**WHAT YOU SHOULD DO**
Once you reach the line containing "520 90 31250" in the entries below, write out that line and each one after it down to the line containing "11 375 3.37", exactly and with nothing added.

Scene geometry reasoning data:
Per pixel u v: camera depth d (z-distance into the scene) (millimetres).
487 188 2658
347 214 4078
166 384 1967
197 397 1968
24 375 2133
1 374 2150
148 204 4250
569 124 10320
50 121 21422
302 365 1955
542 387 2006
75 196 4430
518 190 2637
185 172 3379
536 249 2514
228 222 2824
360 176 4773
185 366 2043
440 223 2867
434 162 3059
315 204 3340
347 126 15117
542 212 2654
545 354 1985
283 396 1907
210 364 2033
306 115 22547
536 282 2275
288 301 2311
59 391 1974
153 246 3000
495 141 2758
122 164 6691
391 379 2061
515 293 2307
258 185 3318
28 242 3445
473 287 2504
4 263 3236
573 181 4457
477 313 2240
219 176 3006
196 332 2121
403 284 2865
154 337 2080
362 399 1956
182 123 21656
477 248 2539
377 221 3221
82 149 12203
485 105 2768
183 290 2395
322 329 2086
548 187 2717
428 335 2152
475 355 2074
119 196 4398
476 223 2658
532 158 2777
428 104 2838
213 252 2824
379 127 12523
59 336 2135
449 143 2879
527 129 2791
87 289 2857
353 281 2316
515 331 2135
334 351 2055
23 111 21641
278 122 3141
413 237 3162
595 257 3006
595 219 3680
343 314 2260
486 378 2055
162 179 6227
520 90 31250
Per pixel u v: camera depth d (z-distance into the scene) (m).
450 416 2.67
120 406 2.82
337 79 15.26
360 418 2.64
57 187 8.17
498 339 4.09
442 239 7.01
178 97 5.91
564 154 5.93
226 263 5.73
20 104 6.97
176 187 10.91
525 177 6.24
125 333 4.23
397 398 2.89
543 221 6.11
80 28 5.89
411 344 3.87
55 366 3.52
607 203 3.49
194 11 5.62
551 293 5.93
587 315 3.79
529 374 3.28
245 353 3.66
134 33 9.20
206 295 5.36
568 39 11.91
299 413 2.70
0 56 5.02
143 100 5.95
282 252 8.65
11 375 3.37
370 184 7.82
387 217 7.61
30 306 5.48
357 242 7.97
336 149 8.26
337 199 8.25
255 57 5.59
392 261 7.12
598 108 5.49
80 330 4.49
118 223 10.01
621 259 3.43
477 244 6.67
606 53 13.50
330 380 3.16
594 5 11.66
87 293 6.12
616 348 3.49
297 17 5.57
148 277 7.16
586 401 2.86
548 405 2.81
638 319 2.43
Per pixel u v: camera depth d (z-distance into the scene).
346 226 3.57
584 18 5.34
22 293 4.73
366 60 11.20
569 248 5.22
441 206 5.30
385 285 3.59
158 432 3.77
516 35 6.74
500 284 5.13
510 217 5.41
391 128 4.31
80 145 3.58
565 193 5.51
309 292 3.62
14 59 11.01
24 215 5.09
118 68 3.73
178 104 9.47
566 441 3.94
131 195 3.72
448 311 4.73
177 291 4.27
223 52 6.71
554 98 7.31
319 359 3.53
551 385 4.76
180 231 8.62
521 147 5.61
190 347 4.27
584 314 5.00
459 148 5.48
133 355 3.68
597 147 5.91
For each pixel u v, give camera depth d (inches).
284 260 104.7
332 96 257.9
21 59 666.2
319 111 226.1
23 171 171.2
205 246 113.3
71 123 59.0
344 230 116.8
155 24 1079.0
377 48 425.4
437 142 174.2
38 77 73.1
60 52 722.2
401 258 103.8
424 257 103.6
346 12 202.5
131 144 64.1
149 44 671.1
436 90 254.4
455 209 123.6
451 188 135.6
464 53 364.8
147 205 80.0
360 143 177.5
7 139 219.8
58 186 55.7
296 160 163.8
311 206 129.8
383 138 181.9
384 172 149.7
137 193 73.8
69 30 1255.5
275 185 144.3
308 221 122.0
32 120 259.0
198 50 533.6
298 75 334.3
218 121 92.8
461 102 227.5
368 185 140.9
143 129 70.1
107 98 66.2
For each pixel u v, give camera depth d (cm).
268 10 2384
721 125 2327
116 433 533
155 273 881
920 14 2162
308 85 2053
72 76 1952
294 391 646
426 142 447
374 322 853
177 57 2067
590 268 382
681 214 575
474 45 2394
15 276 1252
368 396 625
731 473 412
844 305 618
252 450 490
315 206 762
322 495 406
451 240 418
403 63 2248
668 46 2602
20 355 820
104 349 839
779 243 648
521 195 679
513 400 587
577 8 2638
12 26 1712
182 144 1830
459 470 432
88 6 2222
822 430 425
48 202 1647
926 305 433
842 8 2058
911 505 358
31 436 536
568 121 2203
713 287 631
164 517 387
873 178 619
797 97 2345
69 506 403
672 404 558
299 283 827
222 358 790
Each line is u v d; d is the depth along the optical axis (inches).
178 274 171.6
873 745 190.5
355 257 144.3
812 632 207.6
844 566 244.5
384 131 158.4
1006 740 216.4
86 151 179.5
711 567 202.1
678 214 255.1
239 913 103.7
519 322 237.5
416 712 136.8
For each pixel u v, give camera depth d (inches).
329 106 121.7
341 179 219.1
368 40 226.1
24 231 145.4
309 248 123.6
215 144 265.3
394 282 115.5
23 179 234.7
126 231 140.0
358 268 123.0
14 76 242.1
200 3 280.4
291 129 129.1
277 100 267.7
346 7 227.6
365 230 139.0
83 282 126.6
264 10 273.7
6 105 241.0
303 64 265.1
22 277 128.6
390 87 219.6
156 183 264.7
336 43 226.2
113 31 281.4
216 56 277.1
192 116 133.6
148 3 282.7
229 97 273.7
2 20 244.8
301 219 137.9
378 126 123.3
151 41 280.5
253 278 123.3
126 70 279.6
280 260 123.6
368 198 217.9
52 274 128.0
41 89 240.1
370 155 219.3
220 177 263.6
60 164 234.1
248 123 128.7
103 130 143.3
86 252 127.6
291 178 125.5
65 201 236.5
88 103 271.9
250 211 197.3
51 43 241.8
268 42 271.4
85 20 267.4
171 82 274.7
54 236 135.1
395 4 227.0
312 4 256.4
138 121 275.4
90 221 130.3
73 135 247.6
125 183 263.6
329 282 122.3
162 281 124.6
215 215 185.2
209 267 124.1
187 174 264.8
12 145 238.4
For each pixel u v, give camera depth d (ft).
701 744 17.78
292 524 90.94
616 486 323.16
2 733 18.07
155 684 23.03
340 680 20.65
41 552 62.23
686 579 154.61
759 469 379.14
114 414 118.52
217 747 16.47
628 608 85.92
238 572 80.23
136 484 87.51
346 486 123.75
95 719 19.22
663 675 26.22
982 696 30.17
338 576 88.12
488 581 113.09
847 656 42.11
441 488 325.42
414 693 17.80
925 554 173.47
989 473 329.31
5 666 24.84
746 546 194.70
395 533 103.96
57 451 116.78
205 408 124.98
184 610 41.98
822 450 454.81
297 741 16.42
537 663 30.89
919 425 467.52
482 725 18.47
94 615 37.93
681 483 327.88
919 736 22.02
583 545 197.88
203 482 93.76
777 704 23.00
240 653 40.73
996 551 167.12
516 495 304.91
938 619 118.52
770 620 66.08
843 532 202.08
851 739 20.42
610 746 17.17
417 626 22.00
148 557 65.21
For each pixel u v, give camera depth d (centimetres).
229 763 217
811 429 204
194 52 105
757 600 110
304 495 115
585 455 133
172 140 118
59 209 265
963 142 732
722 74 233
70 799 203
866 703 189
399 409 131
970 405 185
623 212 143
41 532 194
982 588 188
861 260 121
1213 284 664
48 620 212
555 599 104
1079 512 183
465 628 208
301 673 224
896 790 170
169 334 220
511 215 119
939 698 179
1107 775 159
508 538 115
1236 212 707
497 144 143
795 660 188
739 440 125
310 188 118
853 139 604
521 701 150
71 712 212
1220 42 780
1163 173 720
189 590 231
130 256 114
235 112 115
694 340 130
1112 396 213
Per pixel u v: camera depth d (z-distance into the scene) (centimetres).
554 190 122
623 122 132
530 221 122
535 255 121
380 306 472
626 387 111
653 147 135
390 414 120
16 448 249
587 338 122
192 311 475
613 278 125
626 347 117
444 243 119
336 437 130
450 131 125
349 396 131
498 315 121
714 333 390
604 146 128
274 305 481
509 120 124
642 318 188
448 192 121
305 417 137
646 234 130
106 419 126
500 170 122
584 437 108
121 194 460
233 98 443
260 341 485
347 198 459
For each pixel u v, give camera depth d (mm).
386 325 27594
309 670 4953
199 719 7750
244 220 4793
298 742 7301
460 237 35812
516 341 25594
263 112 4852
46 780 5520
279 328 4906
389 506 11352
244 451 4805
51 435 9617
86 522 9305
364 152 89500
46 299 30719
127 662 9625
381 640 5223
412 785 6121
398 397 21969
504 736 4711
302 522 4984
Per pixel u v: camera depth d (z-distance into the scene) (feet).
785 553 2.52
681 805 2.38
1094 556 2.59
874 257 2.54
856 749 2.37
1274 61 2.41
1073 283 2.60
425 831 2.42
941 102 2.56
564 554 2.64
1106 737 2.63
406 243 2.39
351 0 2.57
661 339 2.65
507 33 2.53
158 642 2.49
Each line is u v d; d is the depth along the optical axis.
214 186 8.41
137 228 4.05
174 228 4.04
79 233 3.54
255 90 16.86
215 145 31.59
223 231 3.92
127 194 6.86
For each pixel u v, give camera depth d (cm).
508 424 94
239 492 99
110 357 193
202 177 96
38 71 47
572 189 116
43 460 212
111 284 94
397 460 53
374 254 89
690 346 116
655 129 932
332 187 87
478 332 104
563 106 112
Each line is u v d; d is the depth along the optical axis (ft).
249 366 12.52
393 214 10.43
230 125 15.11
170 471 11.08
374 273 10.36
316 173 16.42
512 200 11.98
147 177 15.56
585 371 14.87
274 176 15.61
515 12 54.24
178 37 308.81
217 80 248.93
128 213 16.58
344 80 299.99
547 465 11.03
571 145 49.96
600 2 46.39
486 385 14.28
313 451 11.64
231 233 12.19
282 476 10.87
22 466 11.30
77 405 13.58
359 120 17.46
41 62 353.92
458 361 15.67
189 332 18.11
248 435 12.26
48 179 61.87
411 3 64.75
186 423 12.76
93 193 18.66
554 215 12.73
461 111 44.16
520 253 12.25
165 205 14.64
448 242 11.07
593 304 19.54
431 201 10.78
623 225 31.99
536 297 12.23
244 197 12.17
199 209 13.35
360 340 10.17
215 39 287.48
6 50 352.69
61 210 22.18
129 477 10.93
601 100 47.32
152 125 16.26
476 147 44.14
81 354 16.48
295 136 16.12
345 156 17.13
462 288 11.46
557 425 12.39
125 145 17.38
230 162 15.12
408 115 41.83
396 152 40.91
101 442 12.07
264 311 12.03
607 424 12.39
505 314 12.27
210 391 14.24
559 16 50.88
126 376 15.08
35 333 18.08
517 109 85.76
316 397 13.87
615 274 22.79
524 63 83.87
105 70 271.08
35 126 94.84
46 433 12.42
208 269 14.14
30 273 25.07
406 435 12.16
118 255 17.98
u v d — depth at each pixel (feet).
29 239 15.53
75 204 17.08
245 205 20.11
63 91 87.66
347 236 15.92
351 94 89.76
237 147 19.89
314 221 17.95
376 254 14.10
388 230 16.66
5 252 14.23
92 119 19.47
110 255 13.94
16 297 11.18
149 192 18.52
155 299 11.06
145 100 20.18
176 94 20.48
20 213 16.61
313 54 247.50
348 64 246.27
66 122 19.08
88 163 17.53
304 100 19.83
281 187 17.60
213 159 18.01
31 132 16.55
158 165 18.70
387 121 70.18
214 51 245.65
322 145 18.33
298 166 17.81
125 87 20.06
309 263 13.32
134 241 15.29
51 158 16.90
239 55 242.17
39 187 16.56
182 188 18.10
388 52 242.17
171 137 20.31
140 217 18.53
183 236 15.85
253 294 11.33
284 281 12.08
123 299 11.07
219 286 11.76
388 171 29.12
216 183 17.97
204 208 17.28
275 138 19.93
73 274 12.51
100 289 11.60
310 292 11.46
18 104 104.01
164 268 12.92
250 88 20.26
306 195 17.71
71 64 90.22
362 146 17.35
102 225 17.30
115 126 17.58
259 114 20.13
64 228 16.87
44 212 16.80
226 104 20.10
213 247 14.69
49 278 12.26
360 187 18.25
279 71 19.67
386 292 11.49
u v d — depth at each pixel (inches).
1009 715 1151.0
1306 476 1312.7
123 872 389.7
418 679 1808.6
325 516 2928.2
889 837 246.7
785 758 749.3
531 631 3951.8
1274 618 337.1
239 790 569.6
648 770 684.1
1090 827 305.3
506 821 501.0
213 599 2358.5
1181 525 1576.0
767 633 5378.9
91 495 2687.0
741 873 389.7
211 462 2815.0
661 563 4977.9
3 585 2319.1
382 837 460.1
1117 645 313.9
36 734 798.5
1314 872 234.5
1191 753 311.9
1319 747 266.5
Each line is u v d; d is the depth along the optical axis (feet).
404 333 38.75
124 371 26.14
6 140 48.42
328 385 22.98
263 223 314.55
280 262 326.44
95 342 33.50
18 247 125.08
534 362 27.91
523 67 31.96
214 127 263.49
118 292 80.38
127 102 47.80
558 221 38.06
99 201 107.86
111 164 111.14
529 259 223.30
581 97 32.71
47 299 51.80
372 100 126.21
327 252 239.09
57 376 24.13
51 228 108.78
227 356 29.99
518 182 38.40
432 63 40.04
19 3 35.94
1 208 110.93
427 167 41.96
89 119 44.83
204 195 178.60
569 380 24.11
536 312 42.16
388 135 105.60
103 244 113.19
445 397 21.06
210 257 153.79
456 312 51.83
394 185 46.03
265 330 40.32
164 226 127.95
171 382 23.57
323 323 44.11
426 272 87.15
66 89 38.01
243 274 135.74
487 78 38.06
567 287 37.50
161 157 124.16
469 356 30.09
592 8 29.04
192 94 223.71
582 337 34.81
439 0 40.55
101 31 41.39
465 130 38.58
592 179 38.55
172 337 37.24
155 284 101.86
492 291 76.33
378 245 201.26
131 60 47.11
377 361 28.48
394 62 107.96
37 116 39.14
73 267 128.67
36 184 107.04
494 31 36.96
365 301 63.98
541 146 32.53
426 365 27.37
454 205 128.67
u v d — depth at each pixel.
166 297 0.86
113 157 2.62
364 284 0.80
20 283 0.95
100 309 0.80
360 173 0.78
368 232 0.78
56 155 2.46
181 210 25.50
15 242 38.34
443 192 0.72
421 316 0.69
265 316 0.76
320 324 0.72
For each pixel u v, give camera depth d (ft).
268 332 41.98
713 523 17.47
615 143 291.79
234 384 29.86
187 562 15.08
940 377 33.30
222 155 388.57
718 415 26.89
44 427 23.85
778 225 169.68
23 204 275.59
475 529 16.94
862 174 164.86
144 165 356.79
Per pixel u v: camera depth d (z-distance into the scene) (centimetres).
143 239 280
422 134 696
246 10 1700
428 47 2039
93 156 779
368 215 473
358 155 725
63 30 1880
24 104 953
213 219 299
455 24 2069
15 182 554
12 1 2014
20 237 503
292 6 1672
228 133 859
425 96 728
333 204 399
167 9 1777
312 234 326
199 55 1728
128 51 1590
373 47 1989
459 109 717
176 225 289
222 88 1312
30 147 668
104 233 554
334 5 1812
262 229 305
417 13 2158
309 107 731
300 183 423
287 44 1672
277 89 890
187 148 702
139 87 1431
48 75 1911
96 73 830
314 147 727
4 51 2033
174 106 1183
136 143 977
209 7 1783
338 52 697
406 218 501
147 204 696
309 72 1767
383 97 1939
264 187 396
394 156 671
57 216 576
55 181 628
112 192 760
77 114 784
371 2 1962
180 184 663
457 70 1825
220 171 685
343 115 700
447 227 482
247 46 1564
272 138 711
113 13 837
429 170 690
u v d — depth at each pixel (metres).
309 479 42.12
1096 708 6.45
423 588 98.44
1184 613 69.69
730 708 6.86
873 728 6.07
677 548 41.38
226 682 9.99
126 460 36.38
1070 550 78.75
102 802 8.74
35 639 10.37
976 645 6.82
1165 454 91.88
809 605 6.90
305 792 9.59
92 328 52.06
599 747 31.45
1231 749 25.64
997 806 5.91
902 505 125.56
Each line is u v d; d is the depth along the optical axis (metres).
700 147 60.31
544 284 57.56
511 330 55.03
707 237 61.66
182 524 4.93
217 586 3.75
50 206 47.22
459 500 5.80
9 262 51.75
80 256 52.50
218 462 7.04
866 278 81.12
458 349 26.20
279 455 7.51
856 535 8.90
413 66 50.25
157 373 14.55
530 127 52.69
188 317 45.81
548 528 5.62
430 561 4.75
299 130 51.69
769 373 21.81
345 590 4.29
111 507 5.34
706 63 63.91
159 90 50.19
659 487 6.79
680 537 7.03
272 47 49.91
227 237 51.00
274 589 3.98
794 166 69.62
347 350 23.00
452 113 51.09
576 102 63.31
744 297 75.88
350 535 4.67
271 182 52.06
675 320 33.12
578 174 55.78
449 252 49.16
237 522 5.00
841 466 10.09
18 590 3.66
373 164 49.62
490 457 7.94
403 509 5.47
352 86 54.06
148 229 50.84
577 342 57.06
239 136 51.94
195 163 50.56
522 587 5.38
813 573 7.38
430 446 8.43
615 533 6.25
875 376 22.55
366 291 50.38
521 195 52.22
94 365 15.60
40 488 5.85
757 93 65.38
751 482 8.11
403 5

**ANSWER SPACE**
520 90 31250
Per pixel u v: camera depth d (z-distance into the scene) (m).
450 416 2.67
120 406 2.82
337 79 15.26
360 418 2.64
57 187 8.17
498 339 4.09
442 239 7.01
178 97 5.91
564 154 5.93
226 263 5.73
20 104 6.97
176 187 10.91
525 177 6.24
125 333 4.23
397 398 2.89
543 221 6.11
80 28 5.89
411 344 3.87
55 366 3.52
607 203 3.49
194 11 5.62
551 293 5.93
587 315 3.79
529 374 3.28
245 353 3.66
134 33 9.20
206 295 5.36
568 39 11.91
299 413 2.70
0 56 5.02
143 100 5.95
282 252 8.65
11 375 3.37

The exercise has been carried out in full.